I went to where Swann had once lived on the other side of Washington and asked his former neighbours if they had noticed anything strange about him. One told me that “he would go into the woods with his shotgun and once I heard him shout ‘I’ll kill you, I’ll kill you all,’ but I thought he was talking about squirrels.”

I was struck by the inability of the DC police to keep people safe and their failure in poor black areas even to try to do so. The killings reinforced my sense America was a peculiarly violent country for complex reasons of which the availability of guns was only one.

I had been thinking a lot about the American propensity for violence long before Swann targeted our neighbourhood because the murder rate in Washington had peaked in 1991 with 482 murders in a city of 600,000 inhabitants. The main cause for the surge in killings appeared to be territorial disputes between local drugs bosses. The sites of the killings were tightly bunched around places where drugs were sold.

Insufficiently corrupt

But this raised the question of why the people running the drugs trade in Washington so swiftly resorted to extreme violence, more frequently than they did in comparable cities. One intriguing answer was given to me by a criminologist named William Chambliss who argued that “the problem is that the DC police are not corrupt enough. In other cities where the drug trade is rife but the police corrupt, a drug dealer eliminates competitors intruding on his territory by calling the local precinct and getting the police to arrest him.”

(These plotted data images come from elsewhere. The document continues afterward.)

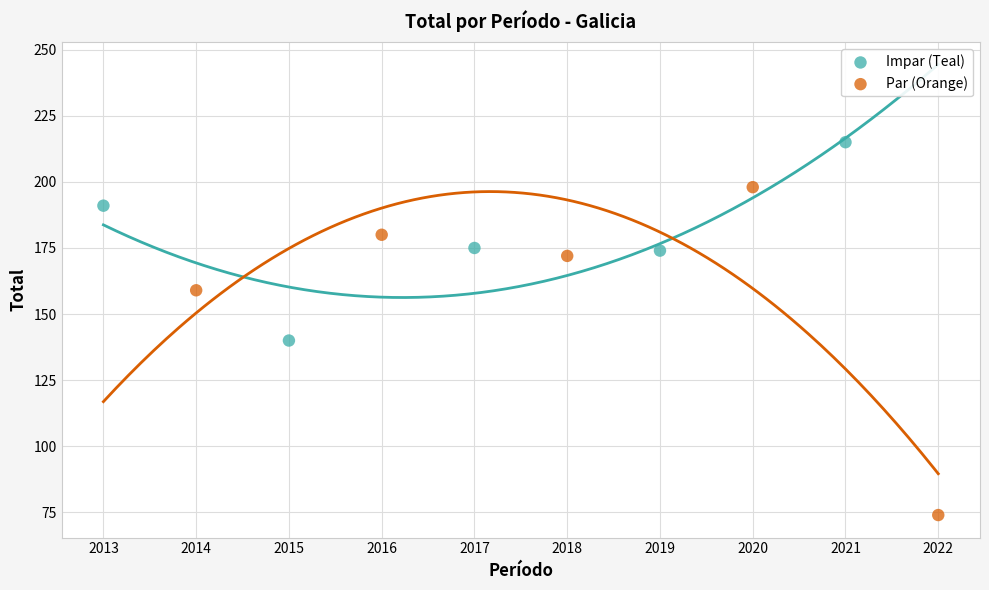

Which series has the widest spread of Y values?

Par (Orange)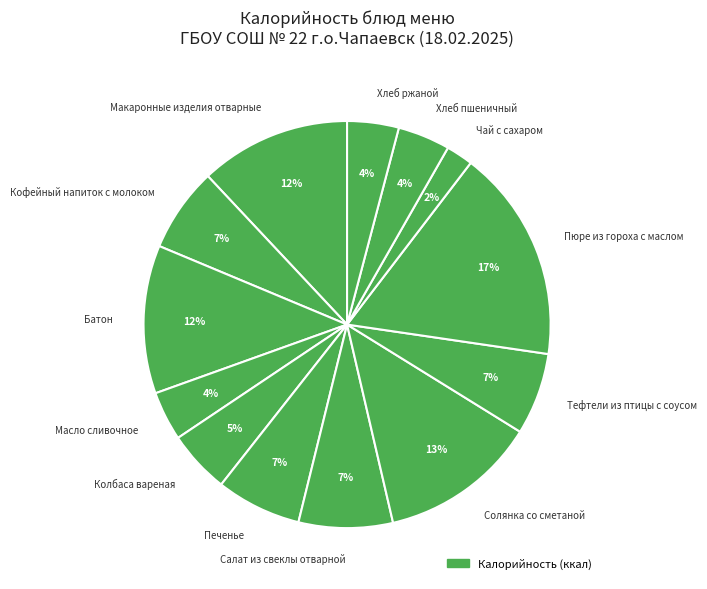

True or false: Масло сливочное accounts for 4% of the total.

True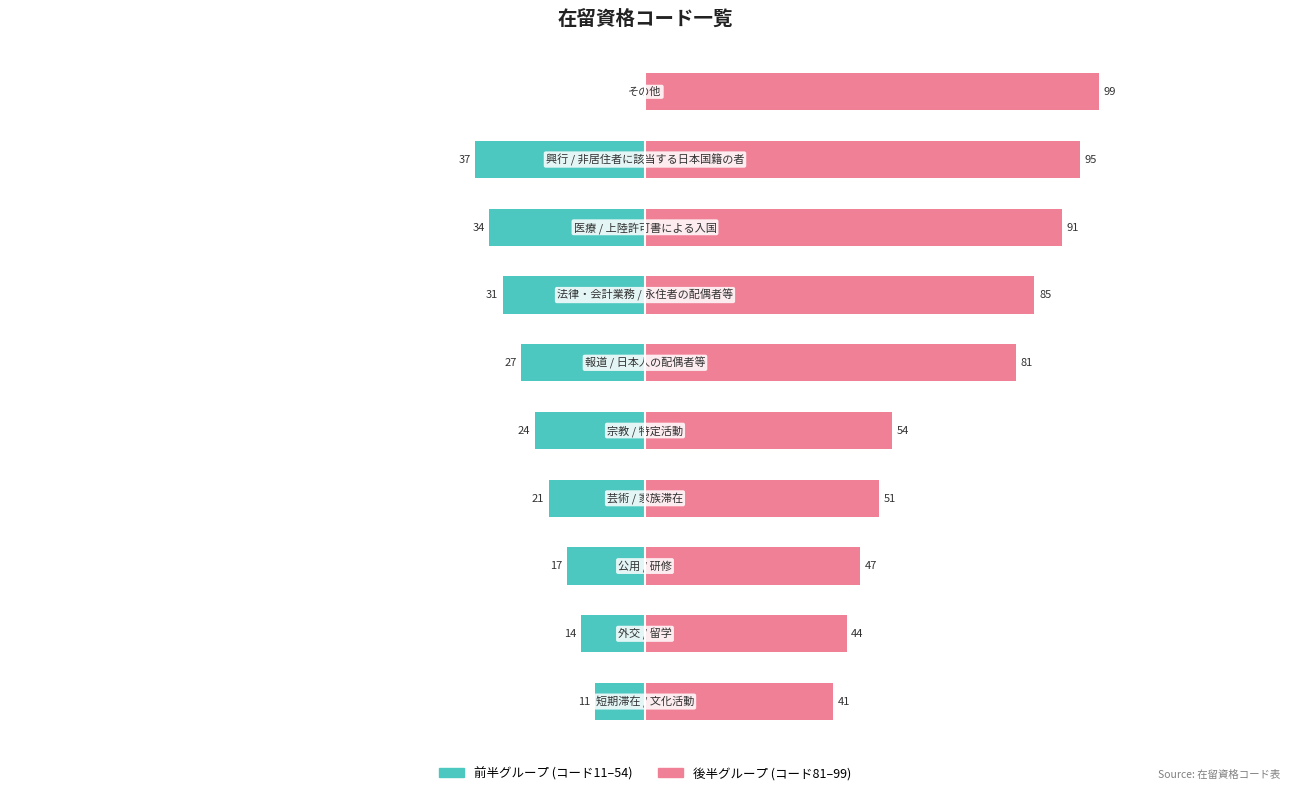

How many bars are there in total?

20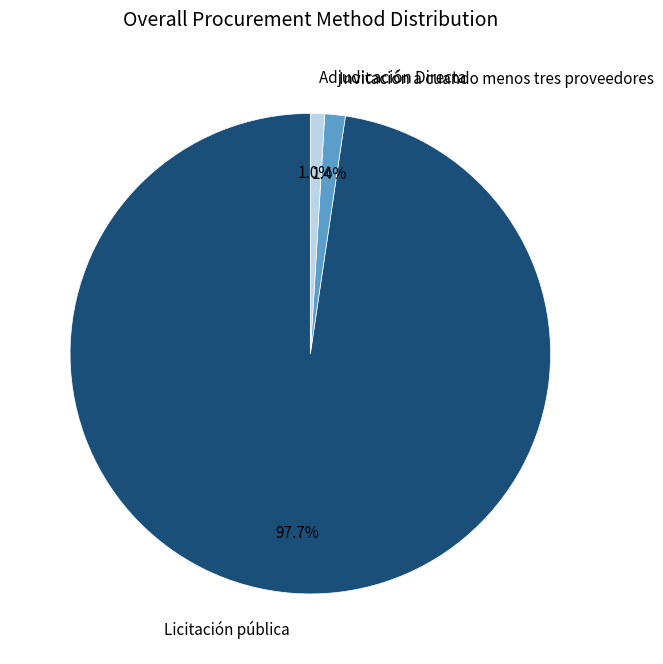

Which slice is the largest?

Licitación pública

But the DC police were insufficiently corrupt to make such cosy and remunerative arrangements, so the drug bosses had no alternative but to defend their territory by sending out gunmen to murder ambitious rivals.

These two very different stories emphasise the complicated causes of gun violence in America which vary markedly from the simple-minded explanation that it is the wide availability of firearms that is at the heart of the problem. Many observers, have expressed this view with furious sincerity since the murder this week of 19 children and two teachers in a school in Uvalde, Texas.

Critics of America’s failure to restrict gun ownership make the unanswerable point that enraged or deranged individuals can easily purchase enough firepower to carry out a massacre. This is something they could not do in other advanced countries.

Yet one certainty about these howls of protest over the sale of guns in America is that they will achieve nothing. It is not only because of the well-funded opposition of pro-gun lobbyists like the National Rifle Association, but because voters in many states, and not just in the Republican South, will vote down any politician hinting at the regulation of gun sales.

An abiding American myth on all sides of the political divide is that they can punish their way out of violence.

Panaceas like this which promise solutions to complex problems are attractive to politicians, but there is little sign that they work. They may have a negative impact by side-lining more limited but practical reforms.